TEXT SHOWN:
== == ==
Using truncated negative binom. - large time increase ~100x

Using a dummy negative binomial model, I compared the execution time when using truncation. Is it normal this incredible increase of conputation time?

# Sampling from a truncated distribution

x = rnbinom(1000, mu = 100, size = 10) %>% enframe %>% filter(value<150) %>% pull(value),
X = x %>% length
rstan::stan(
	data = list(x = x, X = X),
	model_code = "
	data{int X; int x[X];}
	parameters{real mu; real<lower=0> sigma;}
	model{ 
		for(i in 1:X) x[i] ~ neg_binomial_2(exp(mu), sigma);
	}" 	
)

3.61 seconds (Total)

rstan::stan(
	data = list(x = x, X = X),
	model_code = "
	data{int X; int x[X];}
	parameters{real mu; real<lower=0> sigma;}
	model{ 
	for(i in 1:X) x[i] ~ neg_binomial_2(exp(mu), sigma) T[,150];
	}" 	
)

258.33 seconds (Total)

Is this expected?

1 Like

Your truncation does not line up with the parameter constraints. That should align - otherwise NUTS runs terribly inefficient. Have a read on that in the manual.
== == ==
WHAT YOU ARE ASKED TO DO: Does each statement below agree with the Stan truncation thread above? Answer yes or no for each and quote the deciding words. 1. Without truncation, the model ran in 3.61 seconds in total. 2. With truncation, the model finished in under 200 seconds. 3. The reply says the truncation lines up with the parameter constraints.

GIVEN DATA:
== == ==
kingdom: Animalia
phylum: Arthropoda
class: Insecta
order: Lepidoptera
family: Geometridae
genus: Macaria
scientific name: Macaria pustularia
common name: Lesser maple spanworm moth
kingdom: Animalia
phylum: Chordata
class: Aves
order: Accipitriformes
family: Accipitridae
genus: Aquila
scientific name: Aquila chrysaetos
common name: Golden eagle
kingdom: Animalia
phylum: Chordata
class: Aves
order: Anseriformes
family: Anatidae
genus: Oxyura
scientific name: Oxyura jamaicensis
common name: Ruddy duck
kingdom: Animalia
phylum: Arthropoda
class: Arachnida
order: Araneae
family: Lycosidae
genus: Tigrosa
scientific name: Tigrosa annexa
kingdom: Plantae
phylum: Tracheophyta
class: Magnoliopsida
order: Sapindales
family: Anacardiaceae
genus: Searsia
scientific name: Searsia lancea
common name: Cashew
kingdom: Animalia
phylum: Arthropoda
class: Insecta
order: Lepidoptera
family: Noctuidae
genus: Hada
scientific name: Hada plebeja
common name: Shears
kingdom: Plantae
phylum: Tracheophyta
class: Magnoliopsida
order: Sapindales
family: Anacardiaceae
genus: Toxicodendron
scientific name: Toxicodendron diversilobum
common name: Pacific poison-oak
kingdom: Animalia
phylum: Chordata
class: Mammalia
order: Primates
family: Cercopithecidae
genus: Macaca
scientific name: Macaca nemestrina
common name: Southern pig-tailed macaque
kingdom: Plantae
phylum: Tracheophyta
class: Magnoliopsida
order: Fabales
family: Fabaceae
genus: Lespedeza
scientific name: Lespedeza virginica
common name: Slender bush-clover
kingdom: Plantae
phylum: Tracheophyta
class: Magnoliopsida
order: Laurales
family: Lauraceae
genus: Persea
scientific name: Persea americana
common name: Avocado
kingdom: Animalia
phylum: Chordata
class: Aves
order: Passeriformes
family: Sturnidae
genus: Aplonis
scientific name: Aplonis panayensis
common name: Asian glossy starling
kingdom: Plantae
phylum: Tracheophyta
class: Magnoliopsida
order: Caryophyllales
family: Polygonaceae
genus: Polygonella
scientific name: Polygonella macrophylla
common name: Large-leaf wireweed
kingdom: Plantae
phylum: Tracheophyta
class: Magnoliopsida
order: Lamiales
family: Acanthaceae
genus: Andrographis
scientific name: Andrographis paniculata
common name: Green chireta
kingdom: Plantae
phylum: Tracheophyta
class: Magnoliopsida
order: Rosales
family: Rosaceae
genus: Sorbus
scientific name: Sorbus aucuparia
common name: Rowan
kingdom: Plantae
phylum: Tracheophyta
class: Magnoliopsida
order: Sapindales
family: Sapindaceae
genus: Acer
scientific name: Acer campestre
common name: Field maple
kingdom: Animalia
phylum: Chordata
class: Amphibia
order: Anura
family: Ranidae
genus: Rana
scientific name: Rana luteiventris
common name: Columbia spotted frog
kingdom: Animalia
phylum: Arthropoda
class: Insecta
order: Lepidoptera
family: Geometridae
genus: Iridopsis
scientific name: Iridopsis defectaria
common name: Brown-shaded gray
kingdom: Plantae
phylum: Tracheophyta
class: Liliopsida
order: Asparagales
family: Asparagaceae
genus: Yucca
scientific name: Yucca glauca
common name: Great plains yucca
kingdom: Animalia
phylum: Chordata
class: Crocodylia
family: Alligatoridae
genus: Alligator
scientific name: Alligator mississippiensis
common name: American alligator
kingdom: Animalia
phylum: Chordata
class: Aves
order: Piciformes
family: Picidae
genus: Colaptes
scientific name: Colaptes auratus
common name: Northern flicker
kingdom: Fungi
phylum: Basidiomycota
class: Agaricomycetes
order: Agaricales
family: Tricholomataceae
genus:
== == ==
WORKED SOLUTION:
1. Yes: "3.61 seconds (Total)"
2. No: "258.33 seconds (Total)"
3. No: "Your truncation does not line up with the parameter constraints."